▸ Quoted passage:

United States Court of Appeals
For the First Circuit
No. 08-1774
VYACHESLAV TELYATITSKIY,
Petitioner,
v.
ERIC H. HOLDER, JR.,
Attorney General of the United States,
Respondent.
PETITION FOR REVIEW OF AN ORDER OF
THE BOARD OF IMMIGRATION APPEALS
Before
Lynch, Chief Judge,
Boudin and Howard, Circuit Judges.
Matthew D. Levitt, with whom Susan J. Cohen, Andrew Nathanson
and Mintz, Levin, Cohn, Ferris, Glovsky and Popeo, P.C. were on
brief, for petitioner.
Shahrzad Baghai, Trial Attorney, Office of Immigration
Litigation, United States Department of Justice, Civil Division,
with whom Tony West, Assistant Attorney General and Greg D. Mack,
Senior Litigation Counsel were on brief, for respondent.
January 14, 2011
HOWARD, Circuit Judge. Vyacheslav Telyatitskiy, a native
and citizen of Ukraine, petitions for review of the Board of
Immigration Appeals' (BIA) denial of his motion to reconsider its
earlier affirmance of an Immigration Judge's (IJ) removal order.

▸ Written task: Can you continue the First Circuit opinion on Telyatitskiy's petition, starting right after the sentence that ends "earlier affirmance of an Immigration Judge's (IJ) removal order."?

▸ Stored data:

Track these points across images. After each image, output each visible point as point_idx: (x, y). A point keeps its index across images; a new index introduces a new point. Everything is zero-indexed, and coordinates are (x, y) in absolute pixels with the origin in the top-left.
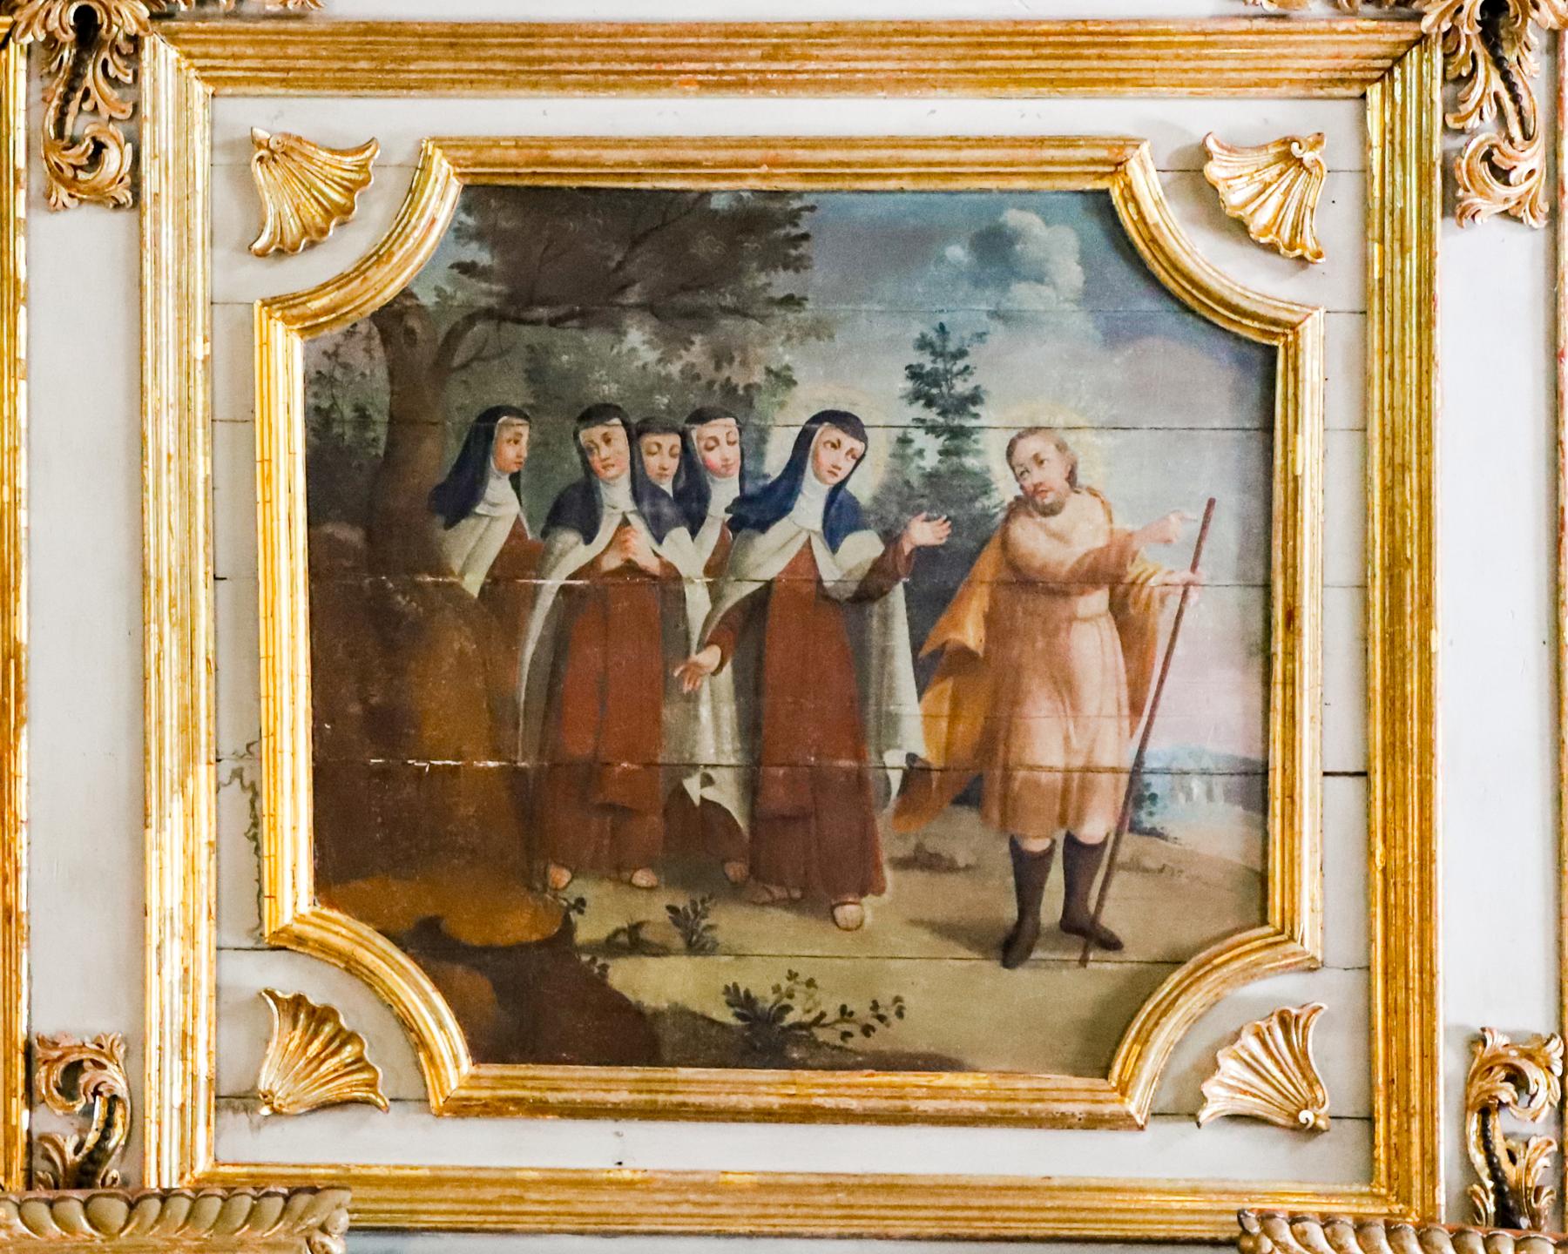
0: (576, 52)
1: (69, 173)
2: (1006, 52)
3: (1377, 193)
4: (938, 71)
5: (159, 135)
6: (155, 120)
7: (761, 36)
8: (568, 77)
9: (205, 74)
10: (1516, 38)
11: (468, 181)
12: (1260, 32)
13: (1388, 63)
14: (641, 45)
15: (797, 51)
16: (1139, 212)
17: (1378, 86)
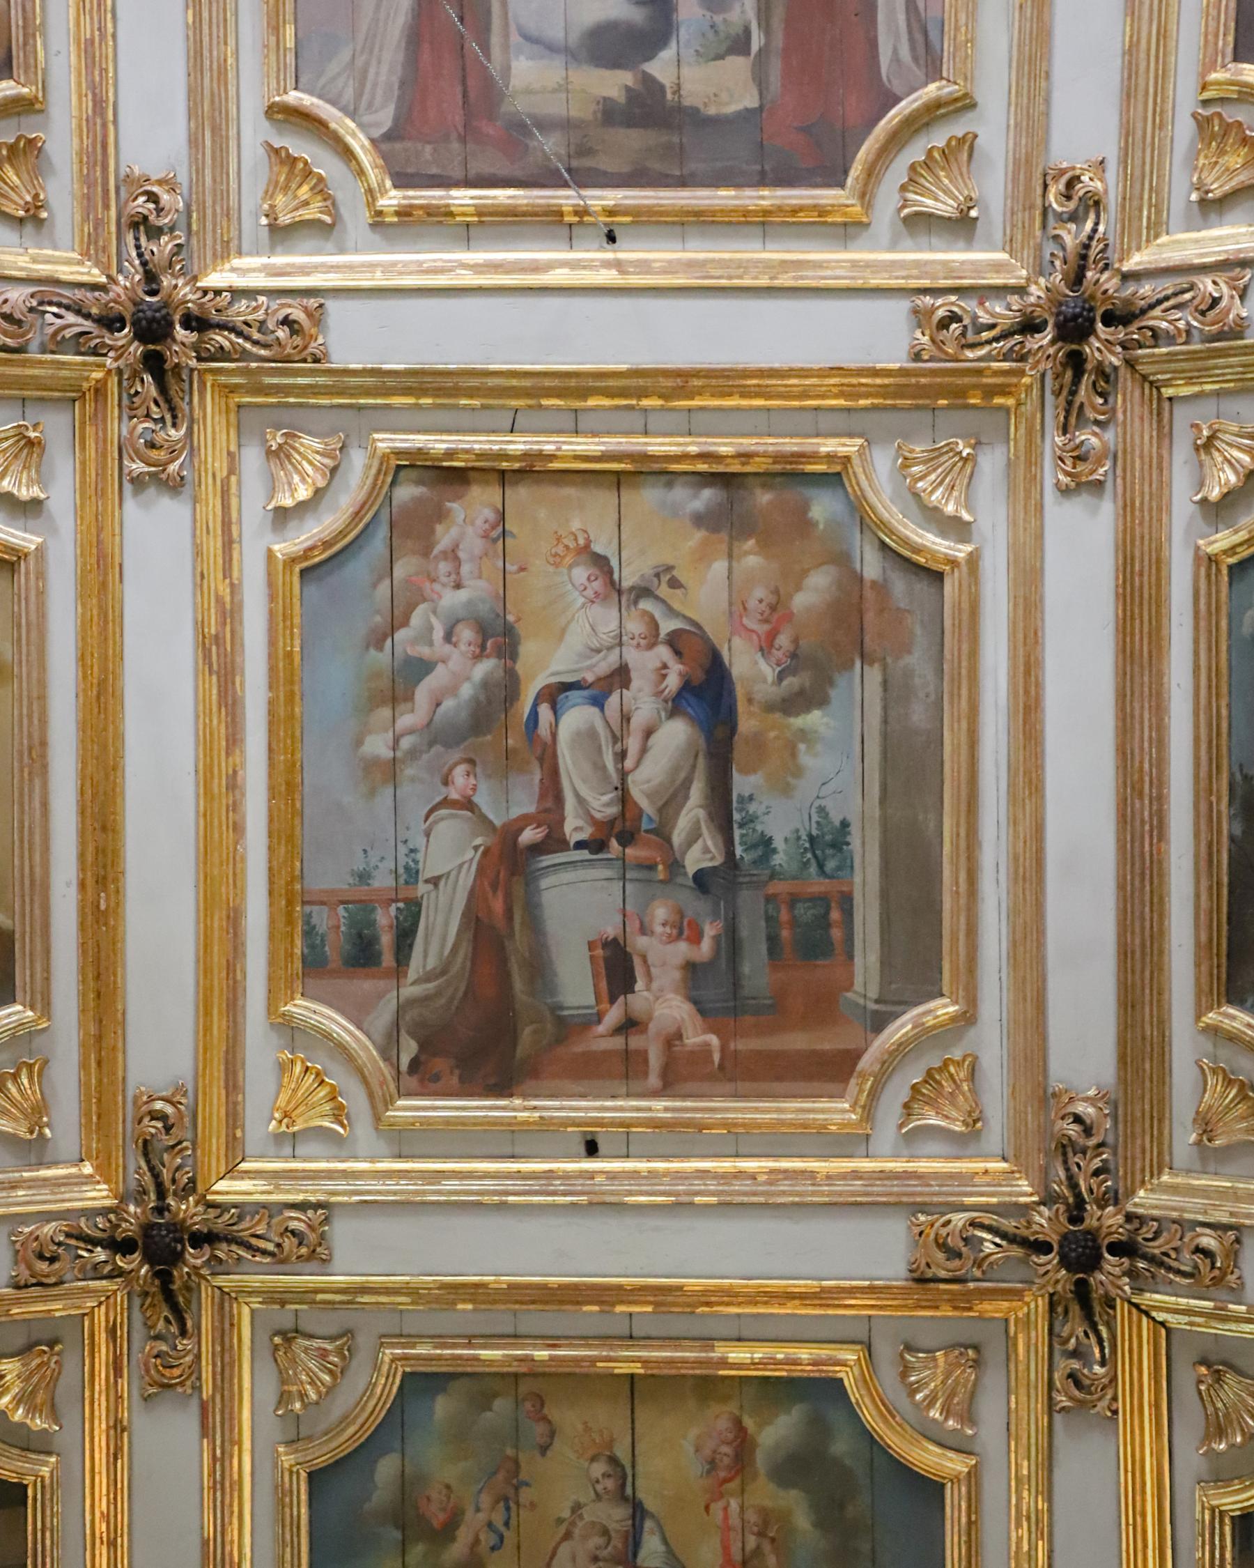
0: (1137, 924)
1: (1216, 1273)
2: (1137, 638)
3: (1232, 385)
4: (1151, 683)
5: (1193, 1208)
6: (1183, 1210)
7: (1126, 800)
8: (1155, 929)
9: (1155, 1172)
10: (1127, 302)
11: (1223, 1000)
12: (1124, 470)
13: (1147, 386)
14: (1133, 879)
15: (1136, 777)
16: (1241, 544)
17: (1163, 390)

▸ Reply to the task:
Telyatitskiy argues that the BIA and IJ erred in finding him
ineligible for withholding of removal under 8 U.S.C.
§ 1231(b)(3)(A) and deferral of removal under the Convention
Against Torture (CAT). For the reasons set forth below, the
petition is dismissed.
I.
Fleeing anti-Semitic violence in Ukraine, Telyatitskiy
came to the United States as a refugee in 1995 and subsequently
attained lawful permanent resident status. He placed that status
in jeopardy, however, when in 2006 he was convicted in a
Massachusetts court for assault and battery with a dangerous
weapon. Pursuant to 8 U.S.C. § 1227(a)(2)(A)(iii), the Department
of Homeland Security initiated removal proceedings against him
later that year based on his conviction for an aggravated felony.
Telyatitskiy parried with applications for asylum, withholding of
removal, and deferral of removal under the CAT.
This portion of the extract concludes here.